▶ **The problem**
Each record should be copied exactly, and none of them omitted.

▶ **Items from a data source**
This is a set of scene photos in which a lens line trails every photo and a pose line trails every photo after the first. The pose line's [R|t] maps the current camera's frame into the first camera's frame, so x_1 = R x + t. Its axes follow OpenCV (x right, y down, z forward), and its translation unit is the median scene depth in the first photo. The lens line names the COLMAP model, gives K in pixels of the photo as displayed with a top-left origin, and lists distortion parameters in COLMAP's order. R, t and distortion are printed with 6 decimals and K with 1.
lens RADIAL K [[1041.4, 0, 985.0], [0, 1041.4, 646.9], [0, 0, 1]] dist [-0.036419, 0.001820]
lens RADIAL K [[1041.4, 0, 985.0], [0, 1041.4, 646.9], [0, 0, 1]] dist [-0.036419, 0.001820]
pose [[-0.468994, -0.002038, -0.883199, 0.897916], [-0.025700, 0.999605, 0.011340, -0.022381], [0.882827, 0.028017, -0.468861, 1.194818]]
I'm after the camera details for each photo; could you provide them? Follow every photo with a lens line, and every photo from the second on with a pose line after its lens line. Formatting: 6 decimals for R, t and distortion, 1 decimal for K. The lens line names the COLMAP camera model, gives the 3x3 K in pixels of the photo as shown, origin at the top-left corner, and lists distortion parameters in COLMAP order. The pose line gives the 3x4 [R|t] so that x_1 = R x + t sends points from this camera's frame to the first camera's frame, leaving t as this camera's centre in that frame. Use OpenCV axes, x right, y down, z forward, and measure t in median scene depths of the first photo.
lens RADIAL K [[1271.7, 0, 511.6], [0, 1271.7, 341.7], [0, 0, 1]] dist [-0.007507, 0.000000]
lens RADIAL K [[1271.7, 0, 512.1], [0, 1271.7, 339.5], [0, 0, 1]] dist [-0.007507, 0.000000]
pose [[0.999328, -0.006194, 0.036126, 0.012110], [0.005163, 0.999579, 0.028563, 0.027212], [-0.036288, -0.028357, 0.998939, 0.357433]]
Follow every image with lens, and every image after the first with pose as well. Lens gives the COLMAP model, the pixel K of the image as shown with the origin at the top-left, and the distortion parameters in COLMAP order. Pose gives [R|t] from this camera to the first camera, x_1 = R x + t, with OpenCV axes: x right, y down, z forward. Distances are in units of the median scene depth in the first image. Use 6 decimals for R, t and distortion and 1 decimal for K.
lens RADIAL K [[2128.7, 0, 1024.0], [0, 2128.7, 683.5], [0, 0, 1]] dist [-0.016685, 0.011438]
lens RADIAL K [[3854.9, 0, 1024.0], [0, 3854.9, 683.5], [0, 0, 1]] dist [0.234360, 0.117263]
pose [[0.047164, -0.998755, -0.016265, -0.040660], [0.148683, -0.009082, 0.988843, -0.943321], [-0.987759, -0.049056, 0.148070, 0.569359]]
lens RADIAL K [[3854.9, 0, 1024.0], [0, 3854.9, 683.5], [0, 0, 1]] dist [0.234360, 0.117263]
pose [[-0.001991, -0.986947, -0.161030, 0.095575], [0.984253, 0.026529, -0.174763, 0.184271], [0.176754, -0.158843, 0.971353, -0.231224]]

▶ **Expected answer**
This is a set of scene photos in which a lens line trails every photo and a pose line trails every photo after the first. The pose line's [R|t] maps the current camera's frame into the first camera's frame, so x_1 = R x + t. Its axes follow OpenCV (x right, y down, z forward), and its translation unit is the median scene depth in the first photo. The lens line names the COLMAP model, gives K in pixels of the photo as displayed with a top-left origin, and lists distortion parameters in COLMAP's order. R, t and distortion are printed with 6 decimals and K with 1.
lens RADIAL K [[1041.4, 0, 985.0], [0, 1041.4, 646.9], [0, 0, 1]] dist [-0.036419, 0.001820]
lens RADIAL K [[1041.4, 0, 985.0], [0, 1041.4, 646.9], [0, 0, 1]] dist [-0.036419, 0.001820]
pose [[-0.468994, -0.002038, -0.883199, 0.897916], [-0.025700, 0.999605, 0.011340, -0.022381], [0.882827, 0.028017, -0.468861, 1.194818]]
I'm after the camera details for each photo; could you provide them? Follow every photo with a lens line, and every photo from the second on with a pose line after its lens line. Formatting: 6 decimals for R, t and distortion, 1 decimal for K. The lens line names the COLMAP camera model, gives the 3x3 K in pixels of the photo as shown, origin at the top-left corner, and lists distortion parameters in COLMAP order. The pose line gives the 3x4 [R|t] so that x_1 = R x + t sends points from this camera's frame to the first camera's frame, leaving t as this camera's centre in that frame. Use OpenCV axes, x right, y down, z forward, and measure t in median scene depths of the first photo.
lens RADIAL K [[1271.7, 0, 511.6], [0, 1271.7, 341.7], [0, 0, 1]] dist [-0.007507, 0.000000]
lens RADIAL K [[1271.7, 0, 512.1], [0, 1271.7, 339.5], [0, 0, 1]] dist [-0.007507, 0.000000]
pose [[0.999328, -0.006194, 0.036126, 0.012110], [0.005163, 0.999579, 0.028563, 0.027212], [-0.036288, -0.028357, 0.998939, 0.357433]]
Follow every image with lens, and every image after the first with pose as well. Lens gives the COLMAP model, the pixel K of the image as shown with the origin at the top-left, and the distortion parameters in COLMAP order. Pose gives [R|t] from this camera to the first camera, x_1 = R x + t, with OpenCV axes: x right, y down, z forward. Distances are in units of the median scene depth in the first image. Use 6 decimals for R, t and distortion and 1 decimal for K.
lens RADIAL K [[2128.7, 0, 1024.0], [0, 2128.7, 683.5], [0, 0, 1]] dist [-0.016685, 0.011438]
lens RADIAL K [[3854.9, 0, 1024.0], [0, 3854.9, 683.5], [0, 0, 1]] dist [0.234360, 0.117263]
pose [[0.047164, -0.998755, -0.016265, -0.040660], [0.148683, -0.009082, 0.988843, -0.943321], [-0.987759, -0.049056, 0.148070, 0.569359]]
lens RADIAL K [[3854.9, 0, 1024.0], [0, 3854.9, 683.5], [0, 0, 1]] dist [0.234360, 0.117263]
pose [[-0.001991, -0.986947, -0.161030, 0.095575], [0.984253, 0.026529, -0.174763, 0.184271], [0.176754, -0.158843, 0.971353, -0.231224]]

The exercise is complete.